“The Spirit of the Lord will rest on him – the Spirit of wisdom and understanding, the Spirit of counsel and of might, the Spirit of knowledge and fear of the Lord.”
When I think about examples in the Bible regarding knowledge, I tend to think of four different kinds of people. To start our list, we will begin with the Old Testament and move our way forward.
Rahab was a prostitute and lived in a city called Jericho. This city was the first that needed to be destroyed as the people of God entered into their promised land after 40 years of wandering in the desert. Joshua, being a good leader, sent spies into the city of Jericho to scope out what was waiting for them. The people of Jericho were scared of the Israelites because they had heard about what God had done for them since they left Egypt. Naturally, the people of Jericho would not have wanted to see Jewish spies in their city, so they began chasing them.

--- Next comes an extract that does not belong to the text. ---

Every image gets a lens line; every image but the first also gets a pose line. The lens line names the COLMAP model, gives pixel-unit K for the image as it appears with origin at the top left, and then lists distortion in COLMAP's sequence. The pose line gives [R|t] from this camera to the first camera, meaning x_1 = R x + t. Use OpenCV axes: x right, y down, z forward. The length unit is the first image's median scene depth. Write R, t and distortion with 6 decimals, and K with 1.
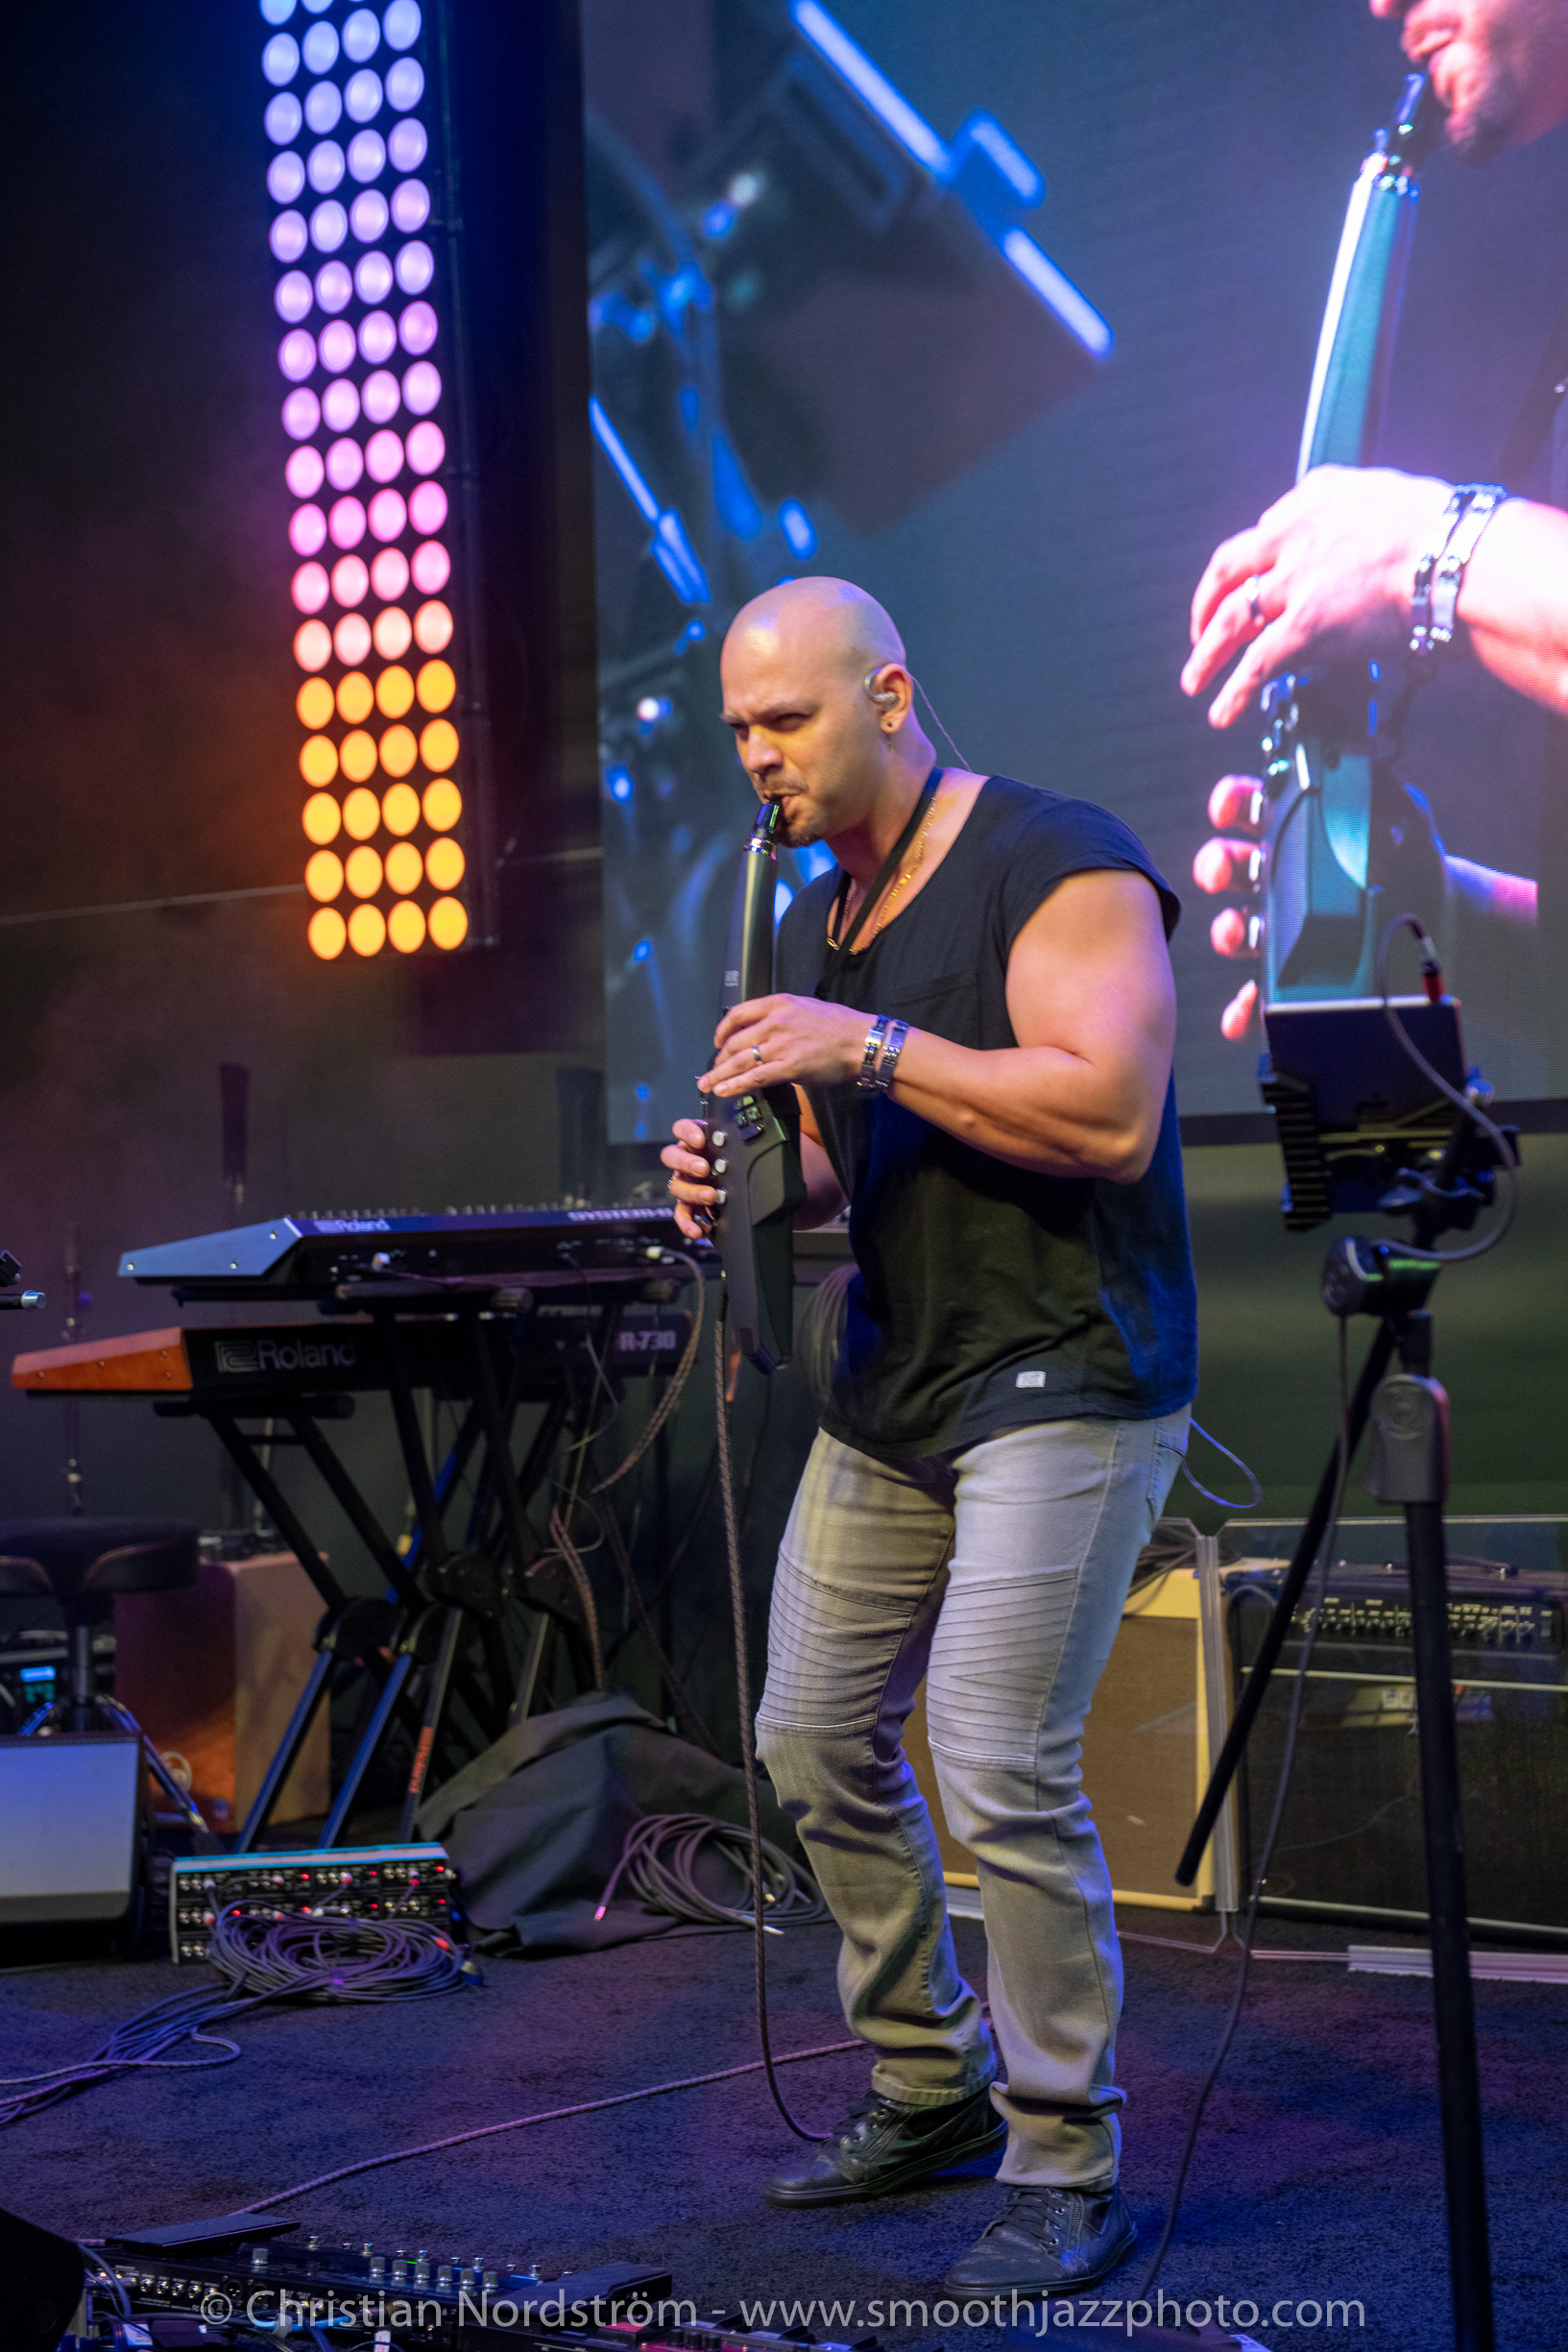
lens RADIAL K [[4061.4, 0, 789.1], [0, 4061.4, 1276.2], [0, 0, 1]] dist [0.188471, -0.030202]
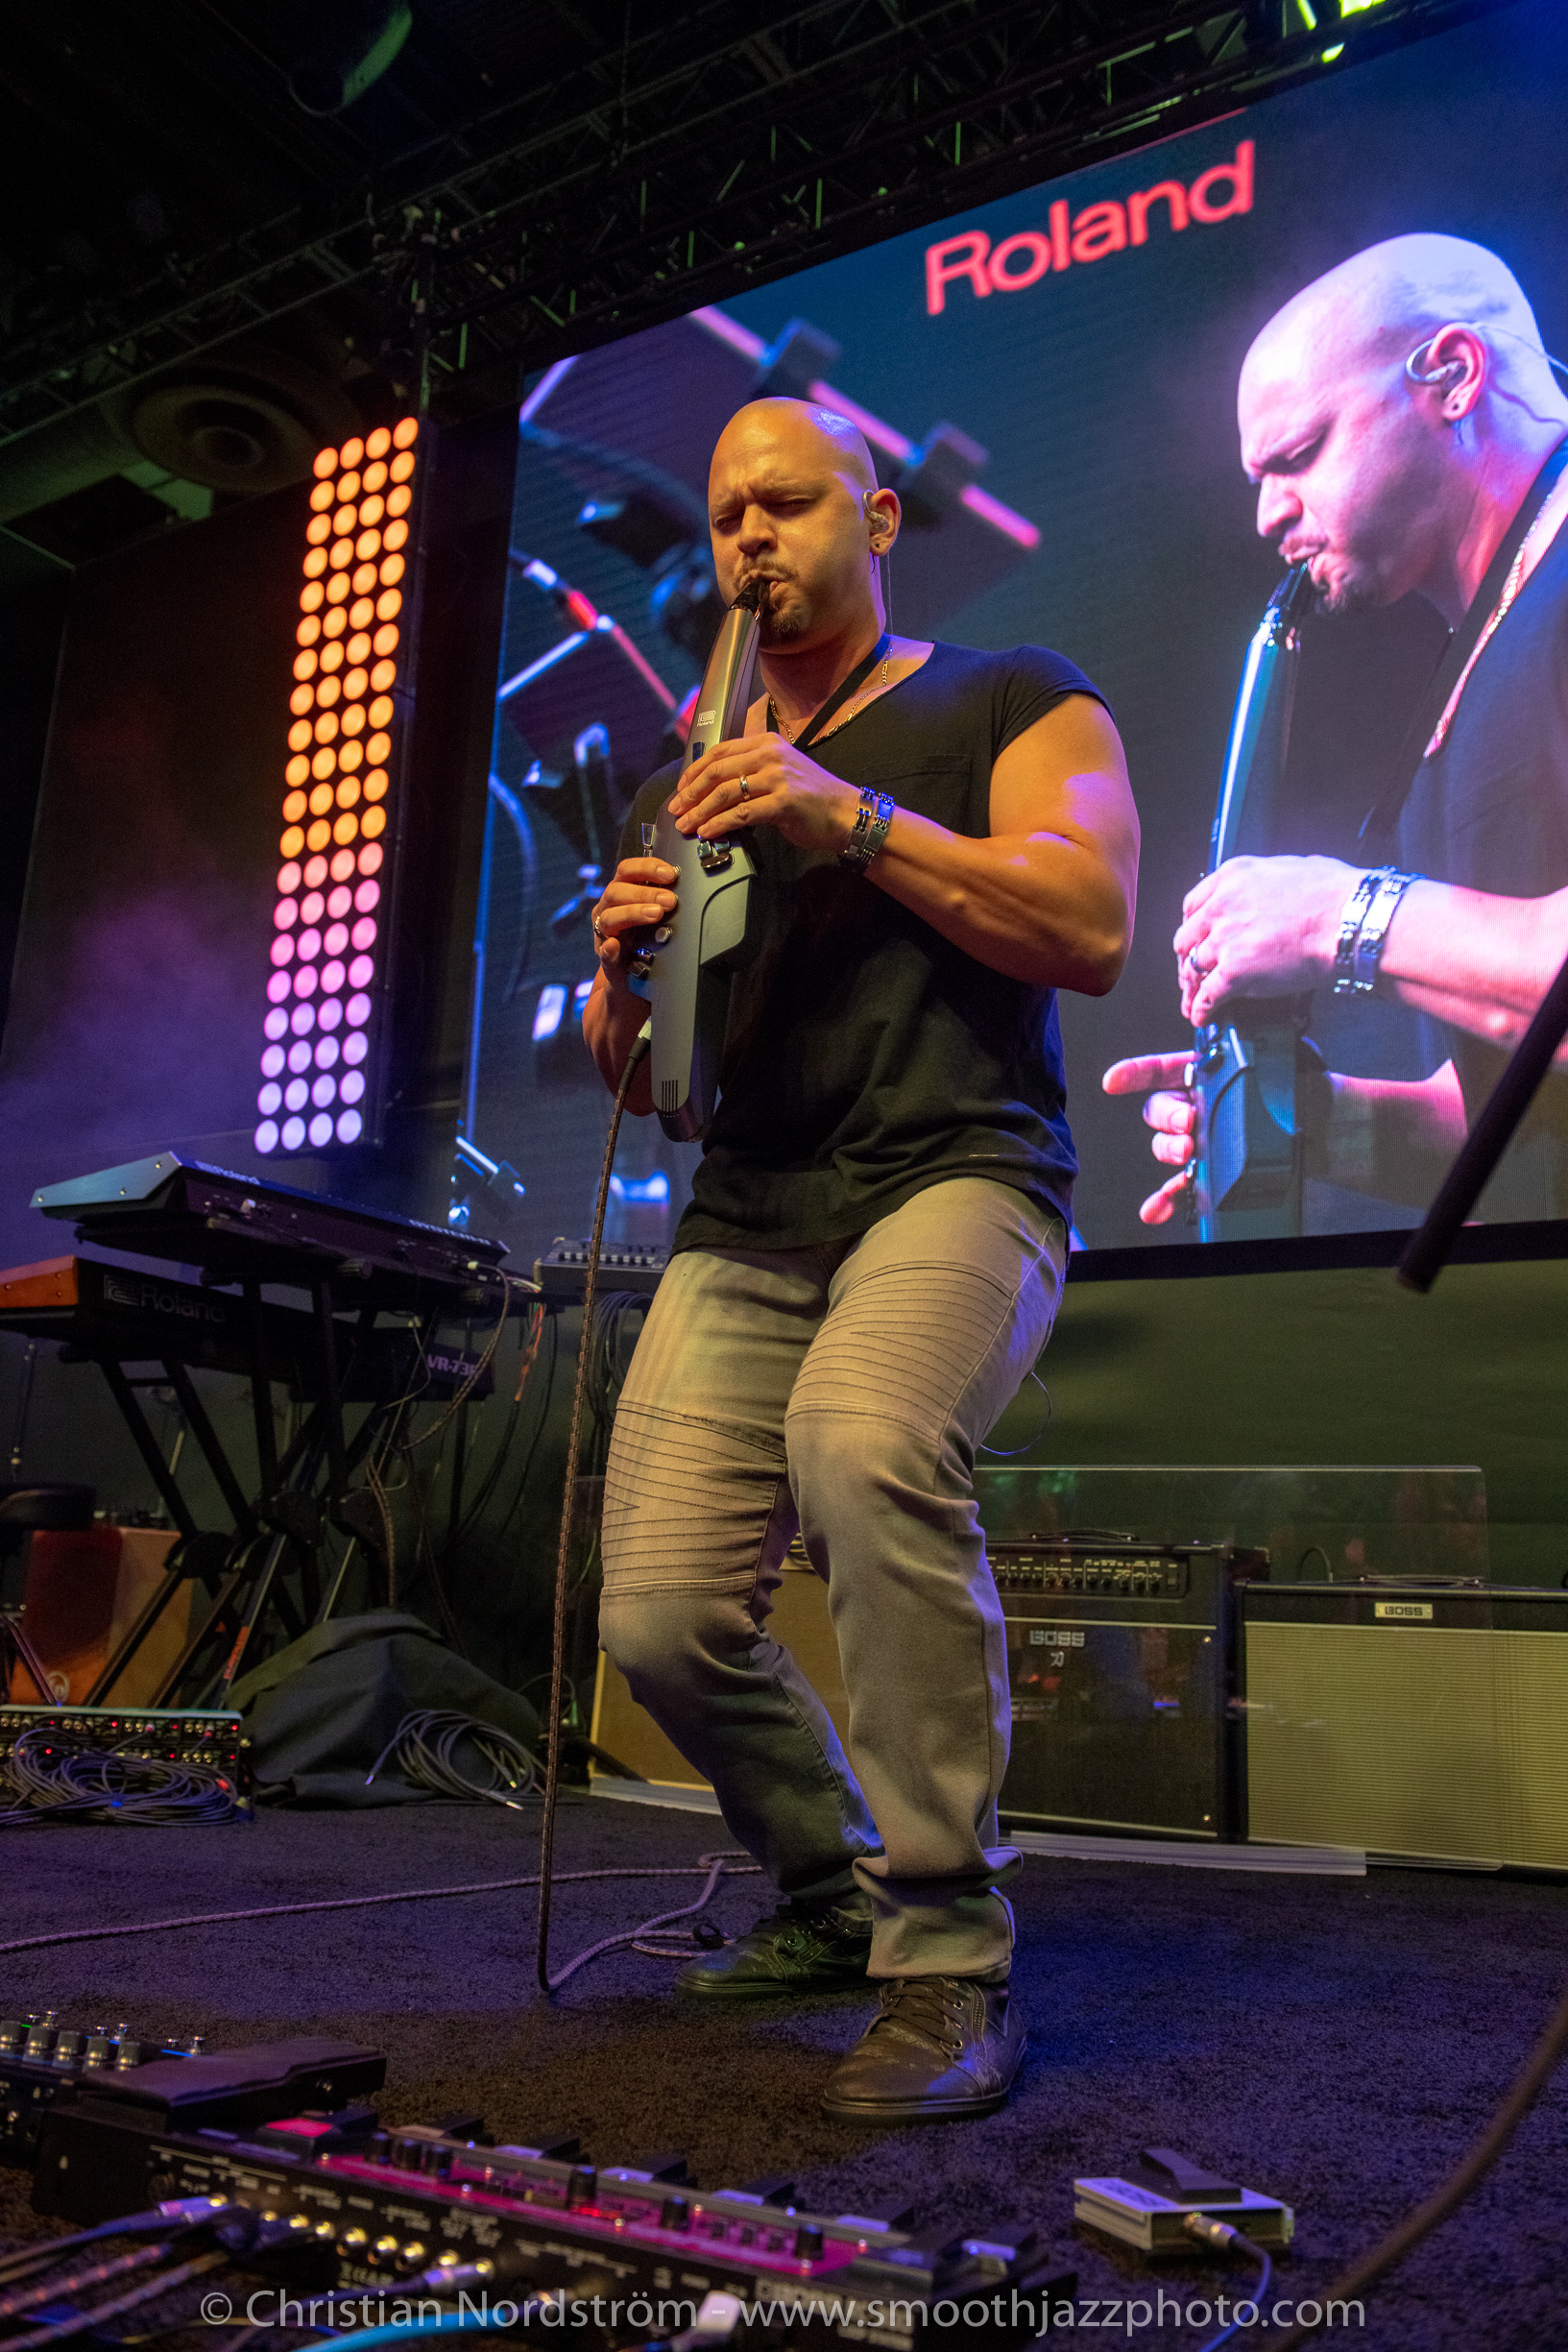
lens RADIAL K [[1905.7, 0, 776.2], [0, 1905.7, 1221.9], [0, 0, 1]] dist [-0.003877, 0.000999]
pose [[0.988440, 0.099161, 0.114685, -0.009195], [-0.072465, 0.973449, -0.217131, 0.109921], [-0.133171, 0.206310, 0.969382, 0.417780]]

The spies found a hiding place in Rahab’s home. She took them in, hid them, and helped them escape. She is counted as my first knowledgeable person, not because of her degrees or pedigrees, but because she knew how the battle would ultimately end. She helped the spies, was saved when Jericho fell and is remembered even to this day. This, I call common knowledge. Knowing what is bound to happen, accepting it as truth, and trusting God with the outcome.
- King Solomon
Though he is known as the wise king, wisdom often finds its roots in knowledge. Unlike Rahab, Solomon grew up in royalty. He had the best education of his day, and when the time came for God to bestow a gift upon him, Solomon knew what he needed to be a good ruler: wisdom. He was so wise that everyone from commoners to kings (and queens) went to him just to hear him speak and judge his people.
Solomon had the pedigree of success and used it properly. In the end, though, his wisdom and knowledge were ignored and he ultimately fell. This type of knowledge is what I call learned knowledge. Solomon knew what was right, and for a long time, he successfully acted on his wisdom. But, in the end, Solomon is known as the man who split the kingdom.
- The Apostle Peter
Peter was a fisherman. I imagine him as a blue-collared worker who smelled like fish all day long; think of a Jewish waterman. Peter knew his trade, and everything was rolling along like normal until a man called Jesus showed up and called him to become a fisher of men, and a rock upon which to build His church.
After Pentecost, Peter and John got into some trouble for healing a man at the Temple. They were brought in front of the Sanhedrin (the ruling council of that day) and made to account for their actions. The Bible says that the Holy Spirit came upon them and they spoke in a manner that astounded the teachers of the law.
These men had walked with Jesus for years before this event, meaning although Peter did not have the pedigree of knowledge, he did earn a degree of sorts by being Jesus’ follower. The most important thing to note from the scripture is that it says “the Holy Spirit came upon them”. I call this kind of knowledge inspired knowledge, and we can’t possess this knowledge without the Holy Spirit speaking it in us.
- The Apostle Paul
Finally, we get to the man who wrote more of the New Testament than any other. Paul was like others in the Bible when we met them for the first time. He went by a different name, Saul, and was a known persecutor of the church. He went from town to town finding Christians, rounding them up and bringing them back to Jerusalem for trial.
Saul of Tarsus (as he is known in scripture) was schooled more than any other Jew. He studied under a great teacher and earned the respect of everyone in the Jewish leadership. He was also a Roman citizen, which was a big deal during that day.
Saul had the pedigree and the degree, but during one trip to Damascus he encountered Christ who showed him that all he knew was wrong. Saul had been persecuting God’s church. Later, Saul became known as Paul in Scripture, and his reputation changed into who we know as Paul the Apostle.
I call this kind of knowledge transformational knowledge. God revealed Himself to Paul and transformed him from a persecutor of the church into arguably one of the greatest apostles known in the church. God transformed Saul from a man with worldly knowledge in the Jewish traditions into a man who revealed God through his letters and teachings, which later became a significant part of the New Testament Scripture.
Do you see yourself in one of these four people? Allow God to work in your common sense and your learned knowledge. Allow the Holy Spirit to inspire you. Allow Him room to transform your mind!